第45話 始まり

 ガジール帝国の主力となる四万五千の将兵は、囮として堅実に三連装砲の射程内外への侵入と撤退を繰り返していた。射程内に侵入して砲撃される前に射程外へ退避するのが理想なのだが、現実はそう上手くもいかなかった。


 作戦開始より既に何度目かの被害が出ていた。四万五千の将兵が一糸乱れぬ行動を続けるには無理があった。だが、それでも主力部隊の将兵は犠牲に臆する様子も見せずに、恐怖を飲み込みながら無意味に思える射程内外への侵入と撤退を繰り返してくれていた。


 同時に三連装砲射界外からの突撃も開始されていた。左右から城壁沿いに第七から第十特別遊撃小隊を中心とした将兵四千名による突撃だった。


 ボルドが率いる第四特別遊撃小隊を含めた残りの突撃部隊一千名は、城門が破壊されてから突入を開始する手筈になっていた。


 既に五回に渡って、志願兵の犠牲によると思われる大きな爆発が起こっていた。四千の突撃部隊は犠牲を出しながらも着実に幾重もある敵の塹壕を踏破しつつあるようだった。


 ボルドは左隣にいる副官のタダイに無言で視線を向けた。タダイがそれに応えて口を開いた。


「酷いもんですね。志願兵はもちろんそうですが、他の突撃する連中も死ぬために出て行くようなものですよ」


 歴戦の兵士といってよいタダイが、その凄惨さを目の当たりにして完全に血の気が引いた顔をしていた。そして、城門を破壊した後は自分たちもその中に加わることになるのだ。


 背後に目を向けると自分の真後ろに志願兵のルーシャがいることにボルドは気がついた。ルーシャは短く荒い呼吸を繰り返しているようだった。


 それでもボルドの視線に気がつくと、その黒色の瞳をボルドに向けてルーシャは健気にも少しだけ笑って見せた。


「ルーシャ三等陸兵、意識してゆっくりと呼吸しろ。大丈夫だ。俺たちがついている。俺たちが必ずお前を連れて行ってみせる」


 ボルドの言葉にルーシャは無言で頷いた。ボルドはルーシャの様子に呼吸が荒いとはいえ大した精神力だと思う。これまでに幾多の死線をくぐり抜けてきた自負があるボルドでさえ、気を許すと逃げ出すといった言葉が脳裏に浮かんでくるのだ。


 それなのにこの少女は逃れることができない、必ず訪れるであろう死の恐怖を抱えながらこの場にいるのだから。


「少尉、イェンス少尉がいらっしゃってます」


 ハンナがそう言って、重装歩兵小隊を率いるイェンスを伴ってやって来た。イェンスの率いる第三軍重装歩兵第七小隊が、ボルド率いる第四特別遊撃小隊と突入時に行動を共にする予定となっていた。

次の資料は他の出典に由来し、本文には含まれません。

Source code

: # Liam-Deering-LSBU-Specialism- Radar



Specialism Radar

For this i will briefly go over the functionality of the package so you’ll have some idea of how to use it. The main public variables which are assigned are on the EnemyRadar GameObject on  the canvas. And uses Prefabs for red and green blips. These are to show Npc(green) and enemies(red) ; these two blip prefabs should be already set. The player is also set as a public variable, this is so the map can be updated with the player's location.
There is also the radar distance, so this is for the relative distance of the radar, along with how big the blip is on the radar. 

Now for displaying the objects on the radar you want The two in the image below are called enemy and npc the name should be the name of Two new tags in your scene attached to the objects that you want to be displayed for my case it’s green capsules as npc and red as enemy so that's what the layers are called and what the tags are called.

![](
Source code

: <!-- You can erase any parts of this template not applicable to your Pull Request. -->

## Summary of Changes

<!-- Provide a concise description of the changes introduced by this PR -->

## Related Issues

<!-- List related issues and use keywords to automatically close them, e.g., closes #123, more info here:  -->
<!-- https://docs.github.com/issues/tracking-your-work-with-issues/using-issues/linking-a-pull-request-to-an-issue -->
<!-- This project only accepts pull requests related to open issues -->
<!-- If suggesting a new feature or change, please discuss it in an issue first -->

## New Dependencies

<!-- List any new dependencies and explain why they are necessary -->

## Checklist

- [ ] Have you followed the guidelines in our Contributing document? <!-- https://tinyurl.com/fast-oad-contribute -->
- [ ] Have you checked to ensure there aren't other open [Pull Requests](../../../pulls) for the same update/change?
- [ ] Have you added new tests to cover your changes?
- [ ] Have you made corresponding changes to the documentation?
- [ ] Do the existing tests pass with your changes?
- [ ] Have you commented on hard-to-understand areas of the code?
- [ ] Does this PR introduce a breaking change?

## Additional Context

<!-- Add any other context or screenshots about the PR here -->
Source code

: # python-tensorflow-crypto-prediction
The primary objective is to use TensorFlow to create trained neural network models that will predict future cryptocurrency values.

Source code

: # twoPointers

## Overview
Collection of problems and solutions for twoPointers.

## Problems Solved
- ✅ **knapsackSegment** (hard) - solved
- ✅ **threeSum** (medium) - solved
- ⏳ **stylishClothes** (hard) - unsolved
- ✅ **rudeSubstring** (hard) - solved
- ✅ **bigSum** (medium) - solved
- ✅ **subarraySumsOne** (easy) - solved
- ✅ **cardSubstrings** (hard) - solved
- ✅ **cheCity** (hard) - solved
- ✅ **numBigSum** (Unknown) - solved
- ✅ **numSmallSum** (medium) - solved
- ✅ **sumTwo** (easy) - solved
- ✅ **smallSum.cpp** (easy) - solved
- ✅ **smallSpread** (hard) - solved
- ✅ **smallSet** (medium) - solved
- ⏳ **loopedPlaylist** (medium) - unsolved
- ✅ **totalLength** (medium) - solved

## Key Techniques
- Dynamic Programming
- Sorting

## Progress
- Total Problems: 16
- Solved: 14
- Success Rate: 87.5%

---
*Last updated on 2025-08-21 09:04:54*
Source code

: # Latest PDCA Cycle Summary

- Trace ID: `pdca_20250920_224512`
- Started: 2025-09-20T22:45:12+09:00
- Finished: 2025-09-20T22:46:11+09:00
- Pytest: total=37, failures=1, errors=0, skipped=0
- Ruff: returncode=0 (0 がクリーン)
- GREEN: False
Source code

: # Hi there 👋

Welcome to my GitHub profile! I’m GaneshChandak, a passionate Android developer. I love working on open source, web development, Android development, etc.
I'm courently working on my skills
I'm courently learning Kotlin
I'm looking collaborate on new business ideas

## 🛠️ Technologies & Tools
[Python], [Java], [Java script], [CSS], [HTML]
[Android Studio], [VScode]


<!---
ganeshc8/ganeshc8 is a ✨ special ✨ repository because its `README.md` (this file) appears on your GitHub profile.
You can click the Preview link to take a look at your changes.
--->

 イェンスは巨人種で背丈はボルドの一・五倍程もある。背丈が高いことで知られるオーク種よりも、更に頭ひとつは確実に高いだろう。


「ボルド少尉、先発した突撃部隊が苦戦しているようだ」


 立ち上がったボルドに対してイェンス少尉は片膝をついているのだが、それでもイェンスの顔はボルドの遥か上にあった。

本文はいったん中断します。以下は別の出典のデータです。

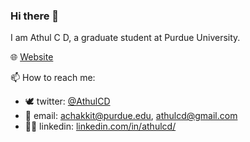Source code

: ### Hi there 👋

I am Athul C D, a graduate student at Purdue University.  

🌐 [Website](https://athulcd.github.io/)

📫 How to reach me: 
- 🕊️ twitter: [@AthulCD](https://twitter.com/AthulCD)
- 📨 email: [achakkit@purdue.edu](mailto:achakkit@purdue.edu), [athulcd@gmail.com](mailto:athulcd@gmail.com)
- 🧑‍🏫 linkedin: [linkedin.com/in/athulcd/](https://www.linkedin.com/in/athulcd/)

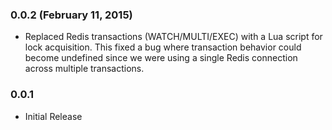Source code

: ### 0.0.2 (February 11, 2015)

  * Replaced Redis transactions (WATCH/MULTI/EXEC) with a Lua script for lock acquisition. This fixed a bug where transaction behavior could become undefined since we were using a single Redis connection across multiple transactions.

### 0.0.1

  * Initial Release

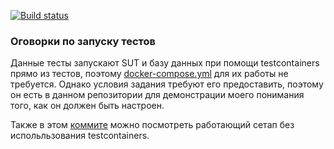 [![Build status](https://ci.appveyor.com/api/projects/status/fdmnwld8fvj6sksr?svg=true)](https://ci.appveyor.com/project/k-emiko/aqa3-2-ex1)

### Оговорки по запуску тестов
Данные тесты запускают SUT и базу данных при помощи testcontainers прямо из тестов, поэтому [docker-compose.yml](https://github.com/k-emiko/aqa3-2-ex1/blob/master/artifacts/docker-compose.yml) для их работы не требуется.
Однако условия задания требуют его предоставить, поэтому он есть в данном репозитории для демонстрации моего понимания того, как он должен быть настроен. 

Также в этом [коммите](https://github.com/k-emiko/aqa3-2-ex1/commit/74bf85c59306fb146b157c6a6748b6350089fb1a) можно посмотреть работающий сетап без испольльзования testcontainers.
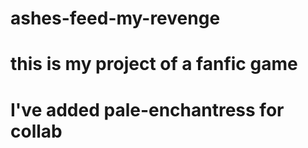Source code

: # ashes-feed-my-revenge

# this is my project of a fanfic game
# I've added pale-enchantress for collab

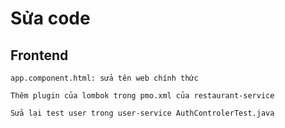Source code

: # Sửa code

## Frontend

    app.component.html: sửa tên web chính thức

    Thêm plugin của lombok trong pmo.xml của restaurant-service

    Sửa lại test user trong user-service AuthControlerTest.java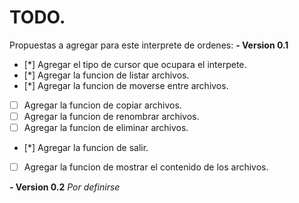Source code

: # TODO.

Propuestas a agregar para este interprete de ordenes:
**- Version 0.1**
- [*] Agregar el tipo de cursor que ocupara el interpete.
- [*] Agregar la funcion de listar archivos.
- [*] Agregar la funcion de moverse entre archivos.
- [ ] Agregar la funcion de copiar archivos.
- [ ] Agregar la funcion de renombrar archivos.
- [ ] Agregar la funcion de eliminar archivos.
- [*] Agregar la funcion de salir.
- [ ] Agregar la funcion de mostrar el contenido de los archivos.


**- Version	0.2**
*Por definirse*
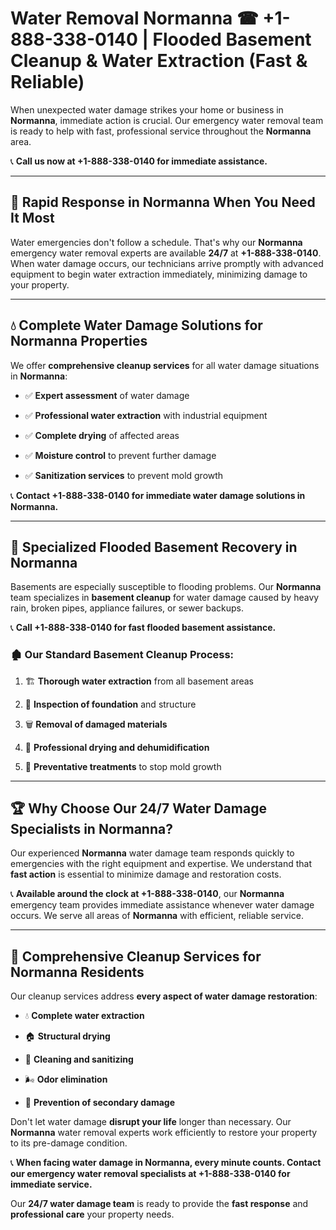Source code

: # Water Removal Normanna ☎ +1-888-338-0140 | Flooded Basement Cleanup & Water Extraction (Fast & Reliable)

When unexpected water damage strikes your home or business in **Normanna**, immediate action is crucial. Our emergency water removal team is ready to help with fast, professional service throughout the **Normanna** area. 

📞 **Call us now at +1-888-338-0140 for immediate assistance.**
---
## 🚀 Rapid Response in Normanna When You Need It Most
Water emergencies don't follow a schedule. That's why our **Normanna** emergency water removal experts are available **24/7** at **+1-888-338-0140**. When water damage occurs, our technicians arrive promptly with advanced equipment to begin water extraction immediately, minimizing damage to your property.
---
## 💧 Complete Water Damage Solutions for Normanna Properties
We offer **comprehensive cleanup services** for all water damage situations in **Normanna**:
- ✅ **Expert assessment** of water damage  
- ✅ **Professional water extraction** with industrial equipment  
- ✅ **Complete drying** of affected areas  
- ✅ **Moisture control** to prevent further damage  
- ✅ **Sanitization services** to prevent mold growth  
📞 **Contact +1-888-338-0140 for immediate water damage solutions in Normanna.**
---
## 🌊 Specialized Flooded Basement Recovery in Normanna
Basements are especially susceptible to flooding problems. Our **Normanna** team specializes in **basement cleanup** for water damage caused by heavy rain, broken pipes, appliance failures, or sewer backups. 
📞 **Call +1-888-338-0140 for fast flooded basement assistance.**
### 🏚️ Our Standard Basement Cleanup Process:
1. 🏗️ **Thorough water extraction** from all basement areas  
2. 🔎 **Inspection of foundation** and structure  
3. 🗑️ **Removal of damaged materials**  
4. 💨 **Professional drying and dehumidification**  
5. 🚫 **Preventative treatments** to stop mold growth  
---
## 🏆 Why Choose Our 24/7 Water Damage Specialists in Normanna?
Our experienced **Normanna** water damage team responds quickly to emergencies with the right equipment and expertise. We understand that **fast action** is essential to minimize damage and restoration costs.
📞 **Available around the clock at +1-888-338-0140**, our **Normanna** emergency team provides immediate assistance whenever water damage occurs. We serve all areas of **Normanna** with efficient, reliable service.
---
## 🧹 Comprehensive Cleanup Services for Normanna Residents
Our cleanup services address **every aspect of water damage restoration**:
- 💧 **Complete water extraction**  
- 🏠 **Structural drying**  
- 🧼 **Cleaning and sanitizing**  
- 🌬️ **Odor elimination**  
- 🚫 **Prevention of secondary damage**  
Don't let water damage **disrupt your life** longer than necessary. Our **Normanna** water removal experts work efficiently to restore your property to its pre-damage condition.
📞 **When facing water damage in Normanna, every minute counts. Contact our emergency water removal specialists at +1-888-338-0140 for immediate service.**
Our **24/7 water damage team** is ready to provide the **fast response** and **professional care** your property needs.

「そのようですね。やはり城壁上からの攻撃がかなり熾烈なようです」


 ボルドの言葉にイェンスは無言で頷いた。


「俺たちも、いよいよかもしれん……」


 イェンスがそう呟くように言った時だった。通信兵のマークがまるで転がるようにやってきた。

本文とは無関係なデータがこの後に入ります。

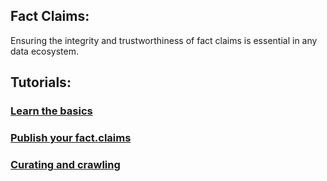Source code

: ## Fact Claims:

Ensuring the integrity and trustworthiness of fact claims is essential in any data ecosystem. 


## Tutorials:

### [Learn the basics](./begin.md)

### [Publish your fact.claims](./fact.claims.md)

### [Curating and crawling](./crawling.md)

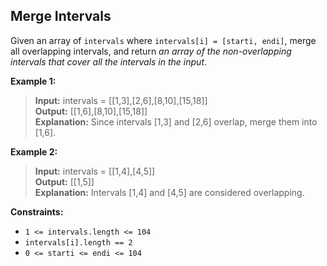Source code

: ## Merge Intervals

Given an array of  `intervals` where  `intervals[i] = [starti, endi]`, merge all overlapping intervals, and return  _an array of the non-overlapping intervals that cover all the intervals in the input_.

**Example 1:**

>**Input:** intervals = [[1,3],[2,6],[8,10],[15,18]]<br>
**Output:** [[1,6],[8,10],[15,18]]<br>
**Explanation:** Since intervals [1,3] and [2,6] overlap, merge them into [1,6].<br>

**Example 2:**

>**Input:** intervals = [[1,4],[4,5]]<br>
**Output:** [[1,5]]<br>
**Explanation:** Intervals [1,4] and [4,5] are considered overlapping.<br>

**Constraints:**

-   `1 <= intervals.length <= 104`
-   `intervals[i].length == 2`
-   `0 <= starti <= endi <= 104`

「通電、通電です! 一四一五、一四一五、突撃を敢行せよとのことです」


 叫ぶマークの顔が青ざめているのが見てとれた。


「来たか……」


 そんな状況でもイェンスは不敵に、にやりと笑ってみせた。


「ボルド少尉、俺たちが何としてでもこの小隊を城門まで送り届ける。だから……後は託すぞ」


 ボルドは黙って頷いた。彼らの突撃はボルドたち特別遊撃小隊を援護するための突撃。それはその時まで自分たちが盾となることを意味していた。そして、この状況下では盾となる以上、生きて帰れる望みは限りなく薄い。そんな絶望に向かって飛び込んで行くかのような突撃と言えるはずだった。


「分かりました。約束しましょう……」


 そう頷くボルドにイェンスが再び口を開いた。